One day someone showed the movie. Then the reel went into a case and the case went into a box and the box sat.
Until, one day decades later, it appeared again — on YouTube.
It was a promotional film for Minneapolis from the mid- to late 1960s. In addition to blink-and-you'll-miss-it shots of Minneapolis, it had an earworm song that extolled the city's virtues.
Somehow it ended up at Augsburg University, labeled "Skip Day 1947." (Perhaps it was forgotten for so long because no one wanted to watch postwar undergrad hijinks.)
Stewart Van Cleve, Augsburg's energetic digital archivist, was working his way through the university's old media, digitizing history for the future.
"I opened a drawer, and got a big vinegar whiff," said Van Cleve.

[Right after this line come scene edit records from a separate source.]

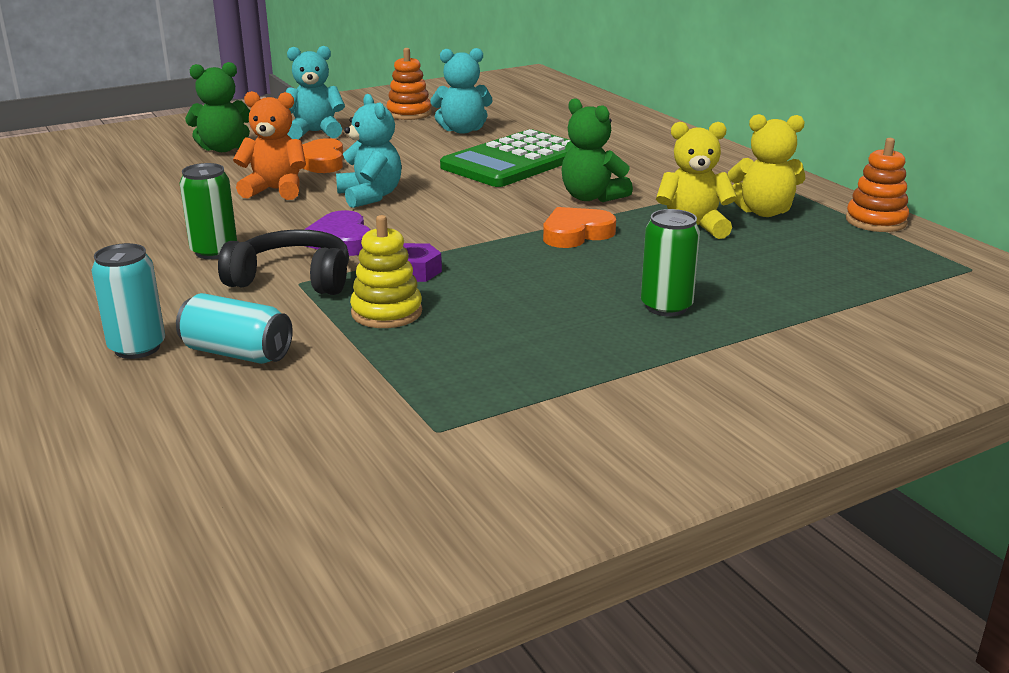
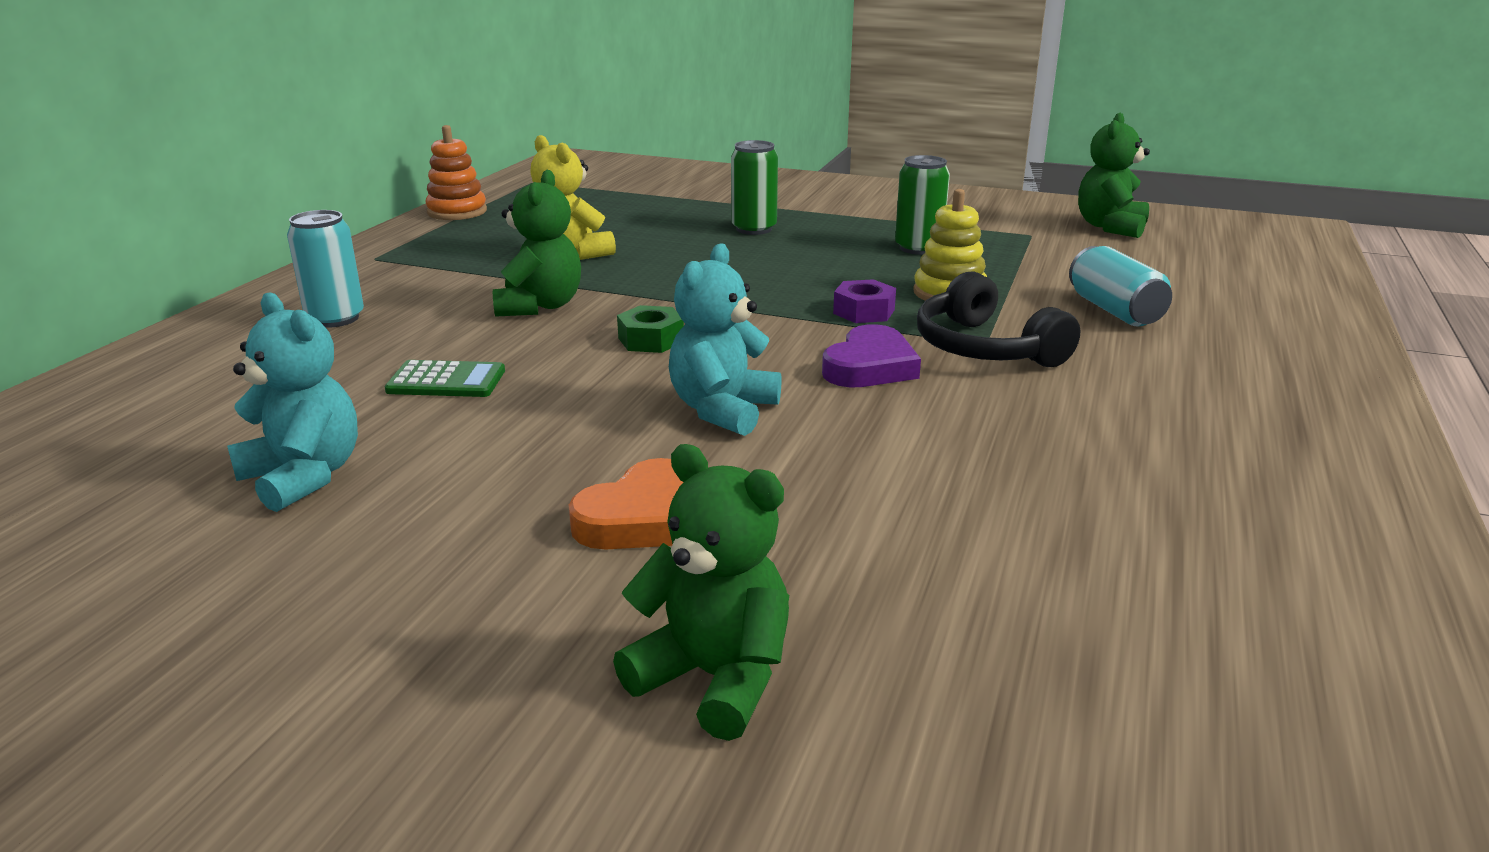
camera: 130 degrees left, 0 degrees up
(137, 348) = (1204, 345): turquoise can -> turquoise can (335, 318)
(214, 252) = (1030, 414): green can -> green can (918, 248)
(275, 190) = (813, 484): orange teddy bear -> none
(315, 132) = (468, 627): turquoise teddy bear -> none
(372, 500) = (1110, 227): none -> green teddy bear
(409, 113) = (206, 585): orange stacking toy -> none
(485, 207) = (651, 340): none -> green nut
(515, 161) = (446, 381): green calculator -> green calculator, size x0.45
(576, 234) = (659, 285): orange heart -> none
(763, 212) = (484, 242): yellow teddy bear -> none

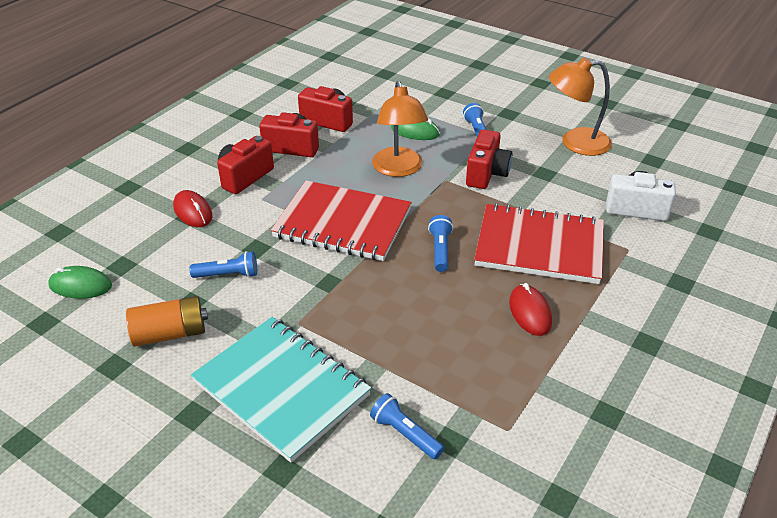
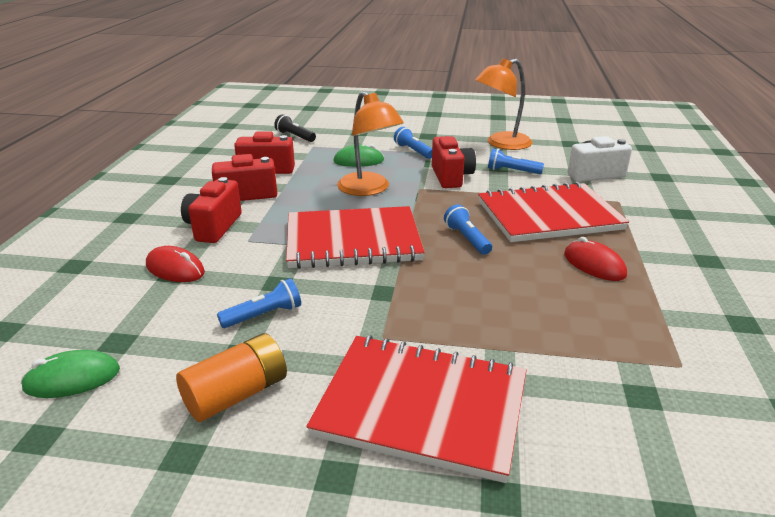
camera: 25 degrees left, 10 degrees down
(281, 389) = (422, 407): turquoise notebook -> red notebook
(379, 85) = (295, 136): none -> black flashlight
(405, 434) = (594, 405): blue flashlight -> blue flashlight (512, 171)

That meant the film had spent its time in the dark, decomposing. "The films were stored in old metal tins," Stewart said, "with no ventilation holes — they weren't built for preservation considerations."
A cursory examination of the movie showed it wasn't about Skip Day and wasn't from 1947. It was about Minneapolis, but its date remained a mystery.
Augsburg has its own team that scans and restores films, but this one required special care. It was sent to Home Video Studio in Bloomington, where it was digitized frame-by-frame. The results were delightful.